There also might be a cultural aspect where, as mass shootings become more common, more people on the precipice of that “type” of behavior will more likely turn to a mass shooting them self. It’s become an established “option” of behavior, something already invented and known and available, rather than something a person has to imagine up them self. (This one is completely a guess on my part.)

So it could be the case that we simultaneously have more “outlets” than in the past (though that’s still a work in progress), while still seeing an increase in things like mass shootings. With the technology available today, an individual can harm more people more quickly—and in more of a spectacle—than they could have in a past that didn’t have mass shootings as an option.

KNOWITALL's avatar

We are more rational creatures I believe. More serial killers and criminals in general are male.

Zaku's avatar

@Demosthenes That’s a good question, and of course the situation varies by place and especially by when in the past you mean. Certainly there have always been men repressing anger and/or lashing out in violence. The frequent gun killing sprees seem relatively new.

I think I’d have to give it a lot more thought, and/or find some sources that have already given such questions serious study. And I’m tired, but to offer a couple of first-stabs at it:

The main negative differences that come to my mind that I notice over the last few decades in the USA is what seems to me the reduced acceptance for unsupervised outdoor roaming and physical antics by boys, as well as more control and monitoring and restriction/reaction by school authorities, cameras everywhere and cell phones making kids always available by phone.

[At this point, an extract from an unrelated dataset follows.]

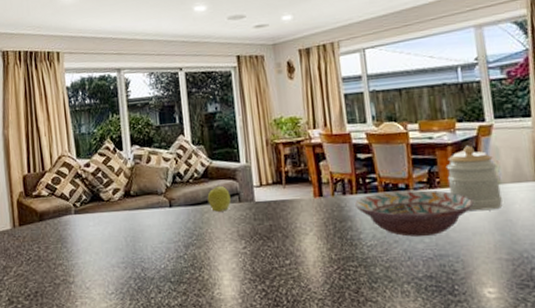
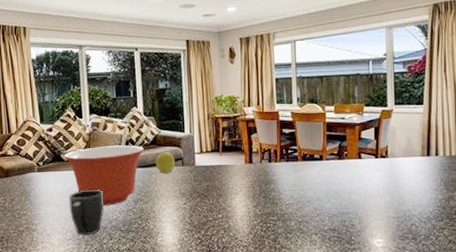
mixing bowl: none [103,179,194,252] -> present [64,145,144,206]
mug: none [110,232,151,288] -> present [69,189,104,235]
decorative bowl: present [354,190,474,237] -> none [277,160,372,198]
jar: present [446,145,503,211] -> none [353,125,394,179]

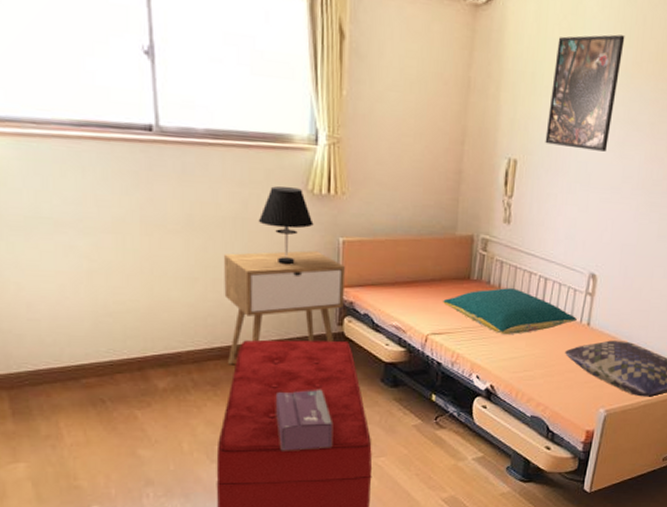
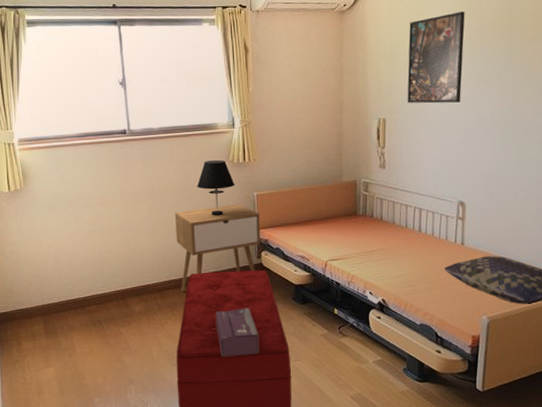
pillow: present [443,288,577,334] -> none [337,219,451,257]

Also what seems to me like a sharp decline in adult male role modeling and a general lack of sane adult behavior in the culture, what with the news media devolving into corporate mouthpieces and so many elected politicians not even seeming to try to be intelligent or honest, and all the other stress/chaos stories going around (including the mass shootings, often at schools).

I also think that the increased control by parents and communities and authorities, though it may have the intention to make things safer, tends to create a stifling feeling of powerlessness and suspicion and resentment and so on. Violent rampages tend to be a reaction to having been made to feel powerless and unheard.

On the other hand, there have been some great positive changes. In some ways there are more and new types of outlets and counsel available. But the usual social situation for most men in our society is still pretty bleak in terms of having people they feel they can open up to, or even having much self-awareness that anything like that is something they might want to do. That situation was probably much more stifling in the 1950’s, so why no rash of shooting sprees? I don’t know, but I imagine mainly differences in the thinking back then. I think @Soubresaut is probably right that it has become a thing that people now think of to do because it is in the common thinking now, while random shooting sprees were not so much “a thing” anyone might consider, in the past. There have been decades of exposure and normalization of the idea now.